Há muito que esperávamos o momento certo para dar aos nossos comensais um motivo para dizer “oh chefe” em tom de marisqueira. O momento chegou com esta açorda de gambas divinal, feita com caldo de marisco à séria, cheia de coentros e outras coisas boas.
CONSOLO NO CACHAÇO
O frio lá fora pede conforto, por isso temos ali na cozinha um tacho com um cachaço de porco guisado em lume brando, acompanhado de espargos salteados e puré de maçã e aipo. Se quiser também arranjamos uma mantinha, mas temos dúvidas que vá precisar.
AH LEÃO
Um bife de gente grande, cozinhado ao ponto, com tiras de presunto e molho de cerveja. É um bife tão à séria que é, claro, servido com batatas fritas caseiras.
FIZEMOS-LHE A CAMA
Andava para aí um pato todo emproado e fizemos-lhe a cama. Desfiado e estufadinho com alho francês, como deve ser, numa caixa de massa folhada que vai ao forno até estalar. Faz tremer os joelhos, mas asseguramos que não é de medo.
AI JESUS
O nosso bolo de chocolate denso e achatado devia ser ilegal. E para o tornar ainda mais decadente juntámos molho de laranja e gelado de baunilha.
NEWTON
Esta sobremesa é tudo menos um quebra-cabeças: uma tarte de maçã caseira, com puré e maçã laminada, acompanhada de uma bola de gelado.
O PADRINHO
Um tiramisú cremoso, feito com café acabado de tirar e com o cacau mais puro que conseguimos descobrir. Até estamos com um certo receio que os italianos descubram que o fazemos tão bem e nos venham cá dar uma lição.
PÕE-TE AQUI À MINHA BEIRA
Mousse de requeijão, espessa e aveludada, vem para a mesa colorida com um doce de abóbora caseiro que mais parece o da avó Preciosa.
CHAMAVA-LHE UM FIGUINHO
O nosso conselho é que não se distraia quando pedir esta sobremesa. Senão quando der por si, o vizinho do lado já lhe chamou um figuinho.

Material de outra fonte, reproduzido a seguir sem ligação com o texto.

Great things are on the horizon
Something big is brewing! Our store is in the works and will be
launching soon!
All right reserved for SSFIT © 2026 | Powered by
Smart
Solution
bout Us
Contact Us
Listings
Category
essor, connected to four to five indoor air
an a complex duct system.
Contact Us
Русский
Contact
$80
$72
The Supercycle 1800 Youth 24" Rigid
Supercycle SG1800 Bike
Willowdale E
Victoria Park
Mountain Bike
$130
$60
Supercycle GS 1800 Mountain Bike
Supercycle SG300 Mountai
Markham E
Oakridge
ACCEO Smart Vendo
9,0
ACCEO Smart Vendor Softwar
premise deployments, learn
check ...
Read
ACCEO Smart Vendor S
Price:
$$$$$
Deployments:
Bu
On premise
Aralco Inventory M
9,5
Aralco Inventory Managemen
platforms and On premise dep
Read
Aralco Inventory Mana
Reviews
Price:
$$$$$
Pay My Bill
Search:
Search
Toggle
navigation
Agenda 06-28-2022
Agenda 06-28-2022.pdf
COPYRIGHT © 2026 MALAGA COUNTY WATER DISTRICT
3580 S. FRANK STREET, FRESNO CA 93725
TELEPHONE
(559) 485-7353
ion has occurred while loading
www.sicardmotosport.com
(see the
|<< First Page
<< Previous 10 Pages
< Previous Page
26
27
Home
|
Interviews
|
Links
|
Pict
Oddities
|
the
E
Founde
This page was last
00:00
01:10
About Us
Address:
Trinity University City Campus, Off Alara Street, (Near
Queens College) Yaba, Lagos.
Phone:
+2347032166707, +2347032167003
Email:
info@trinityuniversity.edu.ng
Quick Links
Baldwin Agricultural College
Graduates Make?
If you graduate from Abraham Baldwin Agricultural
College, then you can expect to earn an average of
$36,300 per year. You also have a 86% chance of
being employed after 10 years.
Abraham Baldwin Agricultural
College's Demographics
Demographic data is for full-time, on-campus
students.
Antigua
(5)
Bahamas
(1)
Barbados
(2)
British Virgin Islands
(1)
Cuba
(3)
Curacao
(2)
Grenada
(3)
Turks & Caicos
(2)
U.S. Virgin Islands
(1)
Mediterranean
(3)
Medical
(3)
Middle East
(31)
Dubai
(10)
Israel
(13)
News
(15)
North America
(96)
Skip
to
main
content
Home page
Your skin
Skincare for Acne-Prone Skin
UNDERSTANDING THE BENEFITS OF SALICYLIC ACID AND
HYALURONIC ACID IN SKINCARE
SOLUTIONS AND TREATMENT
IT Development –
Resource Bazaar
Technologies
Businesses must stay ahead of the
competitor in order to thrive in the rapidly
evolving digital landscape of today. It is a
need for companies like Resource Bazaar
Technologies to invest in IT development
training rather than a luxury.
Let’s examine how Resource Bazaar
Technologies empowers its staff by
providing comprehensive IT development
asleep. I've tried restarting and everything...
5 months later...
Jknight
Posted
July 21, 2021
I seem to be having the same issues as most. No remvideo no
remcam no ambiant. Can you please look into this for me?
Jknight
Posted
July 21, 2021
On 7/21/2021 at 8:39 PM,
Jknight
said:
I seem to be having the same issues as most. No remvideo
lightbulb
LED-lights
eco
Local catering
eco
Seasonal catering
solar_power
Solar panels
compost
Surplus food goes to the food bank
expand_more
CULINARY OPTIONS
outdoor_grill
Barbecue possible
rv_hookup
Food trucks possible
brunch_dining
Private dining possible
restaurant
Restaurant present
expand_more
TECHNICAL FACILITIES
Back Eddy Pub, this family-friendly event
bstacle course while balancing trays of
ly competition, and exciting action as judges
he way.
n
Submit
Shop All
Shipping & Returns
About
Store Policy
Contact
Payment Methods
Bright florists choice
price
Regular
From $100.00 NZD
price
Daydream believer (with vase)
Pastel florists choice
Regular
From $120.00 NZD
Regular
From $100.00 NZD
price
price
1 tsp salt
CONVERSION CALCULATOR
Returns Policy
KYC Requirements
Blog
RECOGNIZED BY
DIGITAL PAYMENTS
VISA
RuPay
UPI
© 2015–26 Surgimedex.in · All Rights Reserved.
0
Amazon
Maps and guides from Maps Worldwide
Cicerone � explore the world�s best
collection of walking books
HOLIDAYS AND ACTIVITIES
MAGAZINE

É que esta deliciosa trouxa de massa filo com recheio de doce de figo tira qualquer um do sério.
RAINHA ISABEL
Se até aqui não sabia, vai perceber porque é que a Rainha de Inglaterra está sempre com um sorriso: é o segredo (até aqui bem guardado) do maravilhoso crumble de maçã, nozes e passas com uma bola de gelado de baunilha. Sem se dar conta, vai estar a acenar por mais.
BOLO DE QUEIJO COMO DIZEM OS AMERICANOS
É suave, é cremoso, vem de braço dado com uma compota jeitosa. É cheesecake.